Ein Texter, der früher drei Artikel pro Woche lieferte, schafft jetzt acht — mit KI-Unterstützung. Ein Softwareentwickler, der alleine arbeitet, liefert Projekte, die früher ein Team brauchten. Ein Grafikdesigner macht in einer Stunde, wofür er vorher einen Tag brauchte.

Das ist kein Versprechen, das ist Realität für viele, die gelernt haben, mit KI zu arbeiten. Diese Gruppe verdient nicht an KI — aber durch KI deutlich mehr. Kein glamouröser Börsengang, aber wirtschaftlich sehr realer Effekt.

Was passiert, wenn die Blase platzt?

Alle warten darauf. Und viele sagen: Die Dot-Com-Blase 2.0.

Der Vergleich stimmt — zumindest teilweise. Auch damals wurden Milliarden in Unternehmen gepumpt, die nie profitabel wurden. Viele verschwanden. Die Börsenkurse kollabierten.

Aber: Das Internet ist nicht verschwunden. Amazon, Google, eBay überlebten und wurden Billionen-Konzerne. Die Technologie blieb — der Hype verschwand.

Genauso mit KI — höchstwahrscheinlich. Wenn die Blase platzt — und das wenn ist von vielen zu einem wann geworden — werden viele KI-Startups scheitern. Bewertungen werden korrigiert. Das Kapital wird vorsichtiger.

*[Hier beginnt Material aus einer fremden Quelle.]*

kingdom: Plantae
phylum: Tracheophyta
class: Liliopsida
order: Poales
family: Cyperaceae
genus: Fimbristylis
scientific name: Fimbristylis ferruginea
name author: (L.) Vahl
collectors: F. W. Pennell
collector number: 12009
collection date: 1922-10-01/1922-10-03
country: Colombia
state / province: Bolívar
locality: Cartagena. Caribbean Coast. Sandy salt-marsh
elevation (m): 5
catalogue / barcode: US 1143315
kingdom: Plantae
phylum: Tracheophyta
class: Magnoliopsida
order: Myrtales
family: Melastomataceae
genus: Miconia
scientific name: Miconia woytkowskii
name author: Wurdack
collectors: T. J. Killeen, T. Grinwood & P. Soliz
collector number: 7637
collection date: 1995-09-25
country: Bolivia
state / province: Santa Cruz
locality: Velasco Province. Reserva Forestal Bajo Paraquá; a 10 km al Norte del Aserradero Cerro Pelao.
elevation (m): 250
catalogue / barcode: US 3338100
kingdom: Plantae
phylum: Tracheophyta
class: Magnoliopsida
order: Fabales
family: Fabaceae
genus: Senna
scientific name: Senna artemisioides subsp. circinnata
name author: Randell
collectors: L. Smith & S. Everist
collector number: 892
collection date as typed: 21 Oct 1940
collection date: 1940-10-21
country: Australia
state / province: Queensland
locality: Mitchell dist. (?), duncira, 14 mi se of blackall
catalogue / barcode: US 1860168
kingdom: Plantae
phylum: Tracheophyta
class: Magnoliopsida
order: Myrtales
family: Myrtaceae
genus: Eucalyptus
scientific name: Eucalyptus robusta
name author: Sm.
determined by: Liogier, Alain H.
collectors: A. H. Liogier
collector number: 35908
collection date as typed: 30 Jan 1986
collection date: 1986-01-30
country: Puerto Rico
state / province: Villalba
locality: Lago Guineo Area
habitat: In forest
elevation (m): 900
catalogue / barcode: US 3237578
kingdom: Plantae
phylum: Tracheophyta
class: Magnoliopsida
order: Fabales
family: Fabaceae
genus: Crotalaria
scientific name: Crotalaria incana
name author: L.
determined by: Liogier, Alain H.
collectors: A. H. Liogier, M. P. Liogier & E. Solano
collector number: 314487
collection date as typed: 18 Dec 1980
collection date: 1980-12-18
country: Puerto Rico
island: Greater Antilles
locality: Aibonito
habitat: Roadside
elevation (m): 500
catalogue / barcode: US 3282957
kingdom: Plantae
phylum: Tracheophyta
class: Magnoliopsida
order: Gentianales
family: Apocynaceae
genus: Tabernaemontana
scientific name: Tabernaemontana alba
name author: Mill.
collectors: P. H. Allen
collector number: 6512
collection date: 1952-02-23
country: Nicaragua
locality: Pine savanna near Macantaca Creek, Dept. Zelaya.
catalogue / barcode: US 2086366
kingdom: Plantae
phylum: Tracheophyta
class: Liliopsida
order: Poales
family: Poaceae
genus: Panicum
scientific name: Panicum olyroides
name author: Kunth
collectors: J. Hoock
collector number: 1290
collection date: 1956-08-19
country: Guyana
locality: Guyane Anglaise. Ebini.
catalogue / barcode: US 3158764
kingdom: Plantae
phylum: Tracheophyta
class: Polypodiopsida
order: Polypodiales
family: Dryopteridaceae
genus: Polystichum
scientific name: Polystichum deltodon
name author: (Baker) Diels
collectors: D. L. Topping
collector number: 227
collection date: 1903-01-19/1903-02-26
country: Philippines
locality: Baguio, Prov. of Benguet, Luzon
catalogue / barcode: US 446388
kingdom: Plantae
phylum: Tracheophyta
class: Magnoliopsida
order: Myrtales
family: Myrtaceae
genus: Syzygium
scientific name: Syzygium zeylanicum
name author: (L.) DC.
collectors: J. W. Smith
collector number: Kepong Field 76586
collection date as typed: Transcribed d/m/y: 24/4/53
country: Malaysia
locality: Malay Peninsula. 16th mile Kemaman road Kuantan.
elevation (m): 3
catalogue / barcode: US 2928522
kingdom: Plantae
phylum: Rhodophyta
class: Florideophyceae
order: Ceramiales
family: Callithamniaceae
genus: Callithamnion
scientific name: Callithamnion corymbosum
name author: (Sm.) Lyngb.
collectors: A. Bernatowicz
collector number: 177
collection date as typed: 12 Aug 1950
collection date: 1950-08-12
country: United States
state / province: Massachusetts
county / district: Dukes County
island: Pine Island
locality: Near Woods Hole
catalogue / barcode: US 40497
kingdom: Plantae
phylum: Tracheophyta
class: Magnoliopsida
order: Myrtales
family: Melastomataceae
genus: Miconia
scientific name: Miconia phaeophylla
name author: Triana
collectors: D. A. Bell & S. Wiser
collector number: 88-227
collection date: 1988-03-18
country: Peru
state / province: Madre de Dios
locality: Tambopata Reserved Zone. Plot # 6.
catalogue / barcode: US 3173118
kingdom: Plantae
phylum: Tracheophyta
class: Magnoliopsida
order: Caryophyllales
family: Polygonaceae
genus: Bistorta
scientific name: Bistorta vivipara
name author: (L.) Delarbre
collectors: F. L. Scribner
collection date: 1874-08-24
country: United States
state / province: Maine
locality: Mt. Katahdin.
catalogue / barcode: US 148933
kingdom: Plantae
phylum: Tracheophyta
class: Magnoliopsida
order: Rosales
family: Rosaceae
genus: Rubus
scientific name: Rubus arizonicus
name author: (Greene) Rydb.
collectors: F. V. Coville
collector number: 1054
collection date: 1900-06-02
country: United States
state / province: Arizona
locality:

Aber Sprachmodelle, Bildgeneratoren, Code-Assistenten werden nicht verschwinden. Die Grundkosten sinken durch bessere Hardware und effizientere Modelle — das passiert unabhängig vom Hype. Ob das bei den Nutzern ankommt, ist eine andere Frage: Ohne Investor-Subventionen müssen die Überlebenden endlich profitabel sein. Kurzfristig können Preise also durchaus steigen. Langfristig drückt die Hardware-Effizienz. Und ohne die Goldgräber-Stimmung werden die tatsächlich nützlichen Werkzeuge klarer sichtbar — das schon.

Das bleibt

Nvidia? Bleibt — nicht nur weil Hardware immer gebraucht wird, sondern weil sie bewiesen haben, dass sie den Markt beliefern können, wenn er es braucht. Und das in einem Tempo, das kein Konkurrent hinbekommen hat. Dazu kommt die CUDA-Plattform, an der die halbe KI-Welt hängt. Das ist strukturelle Unersetzlichkeit, keine generische Hardware-Argumentation. Cloud-Anbieter? Bleiben, weil Infrastruktur bleibt. Frühe Anleger? Haben schon gewonnen oder sind in der Blase mitgeplatzt. LLM-Anbieter? Werden sich konsolidieren — nicht alle überleben. AI-Tools mit echtem Nutzen? Bleiben. Spekulativer Hype? Geht.

Und Freelancer, die gelernt haben mit KI zu arbeiten? Die haben einen enormen Vorteil, nämlich Erfahrung — und die ist durch nichts zu ersetzen.